President Obama is nothing if not a clever operator. He accepts $994,795 in campaign contributions from Goldman Sachs -- then turns around when it's convenient and uses them as a model for why we need to heavily regulate the financial sector. He accepts the support of the gay community during the election cycle -- then turns around and delays the implementation of "don't ask, don't tell" for as long as humanly possible. He accepts the support of the Jewish community -- then turns around and attempts to force Israel to surrender to Iran and her terrorist allies.
Some people would call this two-faced. Chicagoans call this business as usual.

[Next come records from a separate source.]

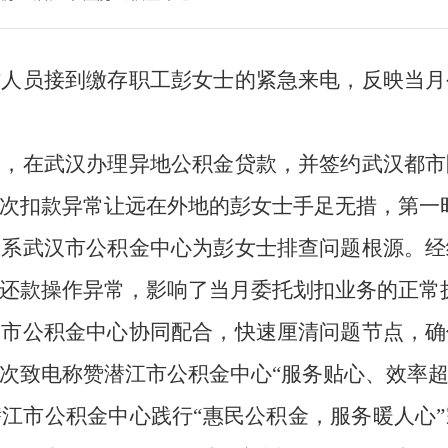
作人员接到缴存职工彭女士的紧急来电，反映当月
金，在武汉办理异地公积金贷款，并签约武汉都市
次扣款异常让远在外地的彭女士手足无措，第一
联系武汉市公积金中心为彭女士排查问题根源。经
还款操作异常，影响了当月委托划扣业务的正常
汉市公积金中心协同配合，快速厘清问题节点，确
次致电称赞潜江市公积金中心“服务贴心、效率超
江市公积金中心践行“惠民公积金，服务暖人心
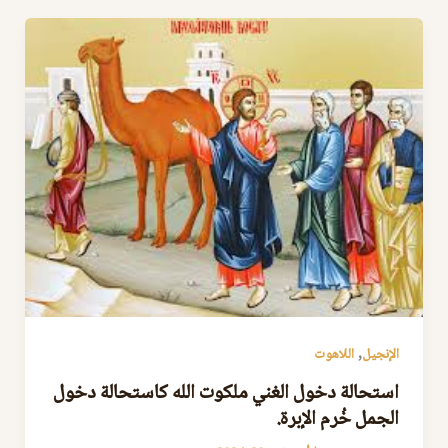
,
الإنجيل
اللاهوت
استحالة دخول الغني ملكوت الله كاستحالة دخول
الجمل خُرم الإبرة.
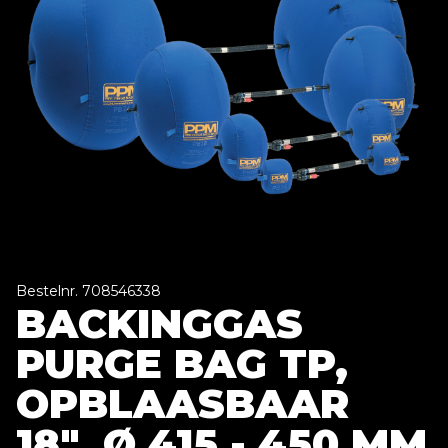
Bestelnr. 708546338
BACKINGGAS
PURGE BAG TP,
OPBLAASBAAR
18", Ø 415 - 450 MM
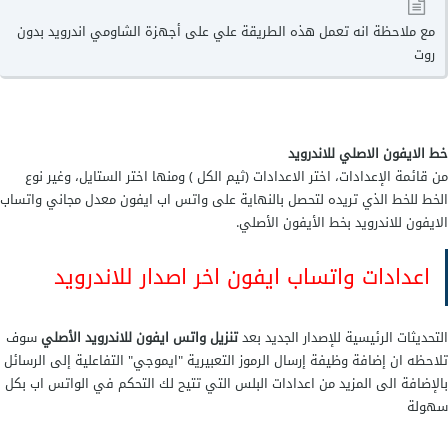
مع ملاحظة انه تعمل هذه الطريقة علي على أجهزة الشاومي اندرويد بدون
روت
خط الايفون الاصلي للاندرويد
من قائمة الإعدادات، اختر الاعدادات (ثيم الكل ) ومنها اختر الستايل، وغير نوع
الخط للخط الذي تريده لتحصل بالنهاية على واتس اب ايفون معدل مجاني واتساب
الايفون للاندرويد بخط الأيفون الأصلي.
اعدادات واتساب ايفون اخر اصدار للاندرويد
التحديثات الرئيسية للإصدار الجديد بعد
تنزيل واتس ايفون للاندرويد الأصلي
سوف
تلاحظه ان إضافة وظيفة إرسال الرموز التعبيرية "ايموجي" التفاعلية إلى الرسائل
بالإضافة الى المزيد من اعدادات البلس التي تتيح لك التحكم في الواتس اب بكل
سهولة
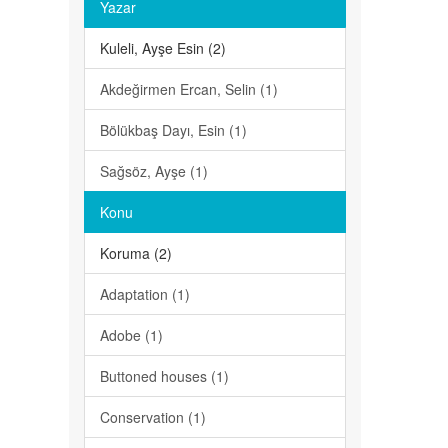
Yazar
Kuleli, Ayşe Esin (2)
Akdeğirmen Ercan, Selin (1)
Bölükbaş Dayı, Esin (1)
Sağsöz, Ayşe (1)
Konu
Koruma (2)
Adaptation (1)
Adobe (1)
Buttoned houses (1)
Conservation (1)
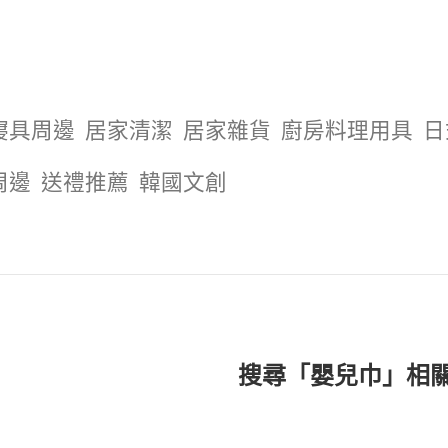
寢具周邊
居家清潔
居家雜貨
廚房料理用具
日
周邊
送禮推薦
韓國文創
搜尋「嬰兒巾」相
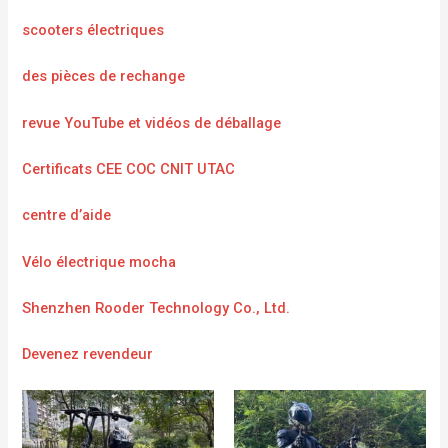
scooters électriques
des pièces de rechange
revue YouTube et vidéos de déballage
Certificats CEE COC CNIT UTAC
centre d’aide
Vélo électrique mocha
Shenzhen Rooder Technology Co., Ltd.
Devenez revendeur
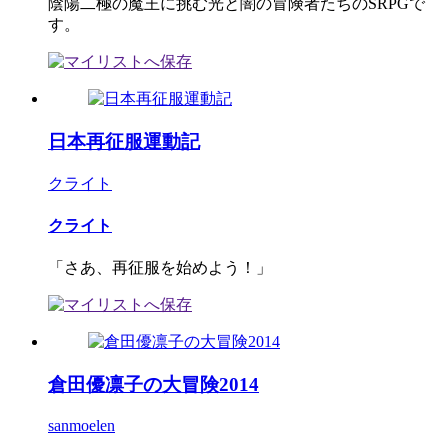
陰陽二極の魔王に挑む光と闇の冒険者たちのSRPGで
す。
日本再征服運動記
クライト
クライト
「さあ、再征服を始めよう！」
倉田優凛子の大冒険2014
sanmoelen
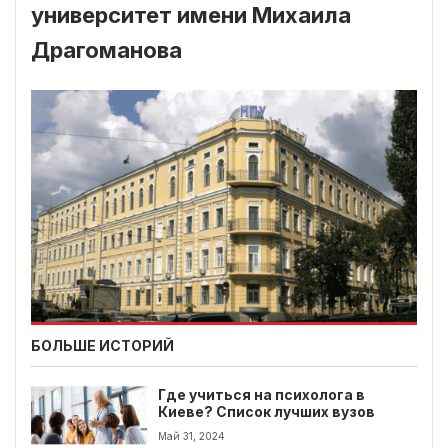
университет имени Михаила
Драгоманова
БОЛЬШЕ ИСТОРИЙ
Где учиться на психолога в
Киеве? Список лучших вузов
Май 31, 2024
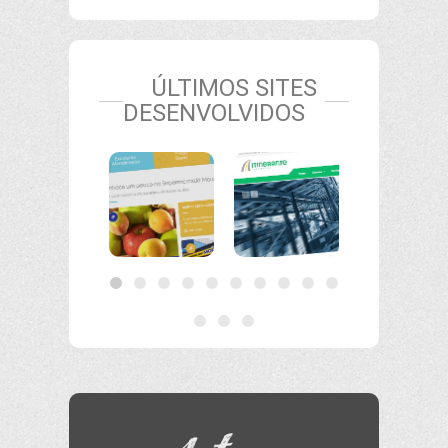
ÚLTIMOS SITES
DESENVOLVIDOS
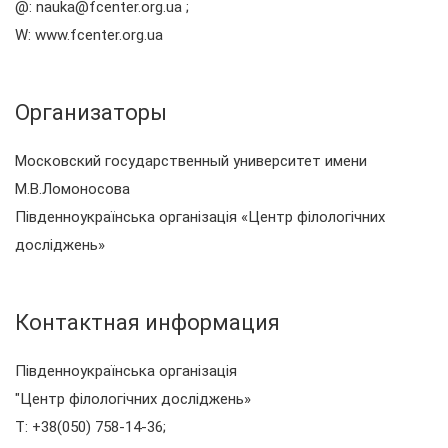
@: nauka@fcenter.org.ua ;
W: www.fcenter.org.ua
Организаторы
Московский государственный университет имени
М.В.Ломоносова
Південноукраїнська організація «Центр філологічних
досліджень»
Контактная информация
Південноукраїнська організація
"Центр філологічних досліджень»
T: +38(050) 758-14-36;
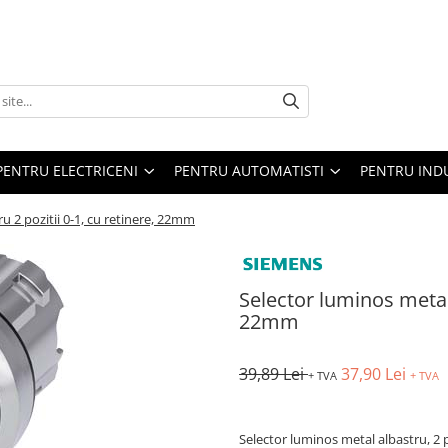
PENTRU ELECTRICENI
PENTRU AUTOMATISTI
PENTRU IND
u 2 pozitii 0-1, cu retinere, 22mm
Selector luminos metal 
22mm
39,89 Lei
37,90 Lei
+ TVA
+ TVA
Selector luminos metal albastru, 2 p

For the first time, however, President Obama is facing the wrath of a growing majority of Americans who aren't part of his favored constituency groups. It's one thing for him to tamp down the anger of financial backers or gays or Jews. It's quite another for him to quell the rage of Americans who despise his destructive agenda.
The tea party embodies that rage, and Obama isn't quite sure what to do about it. He tried to co-opt it, suggesting that tea partiers were truly the same disaffected Americans who had elected him: "The same thing that swept Scott Brown into office swept me into office. People are angry and they're frustrated."
Americans didn't buy that, largely because it's moronic. So Obama tried another tactic -- he had his lackeys label the tea partiers as a bunch of violent racists. First, he had black congressmen state, without any evidence to back them up, that tea partiers called them the n-word. Then he had the media pick up that meme and supplement it with the lie that tea partiers are violent criminals.
MSNBC has been the most vocal Obama brown-noser on this point, running segment after segment asking whether tea partiers are more or less morally bankrupt than Nazis. Matthew Perry (in the early "Friends" years) look-alike Rachel Maddow suggested that tea partiers wore "white hoods." Keith Olbermann, the slightly less masculine version of Maddow, called tea partiers "Tea Klux Klan" (because Tea sounds so much like Ku, get it? … well, at least Keith's cats thought that was funny).
It's not just MSNBC. Joe Klein of Time magazine says that Glenn Beck and Sarah Palin are "seditious." Bill Clinton -- a man who thought it was more important to nail Monica in the Oval Office than to nail Osama bin Laden in Afghanistan -- says that tea partiers are just like Timothy McVeigh.
There's only one problem: this isn't working either.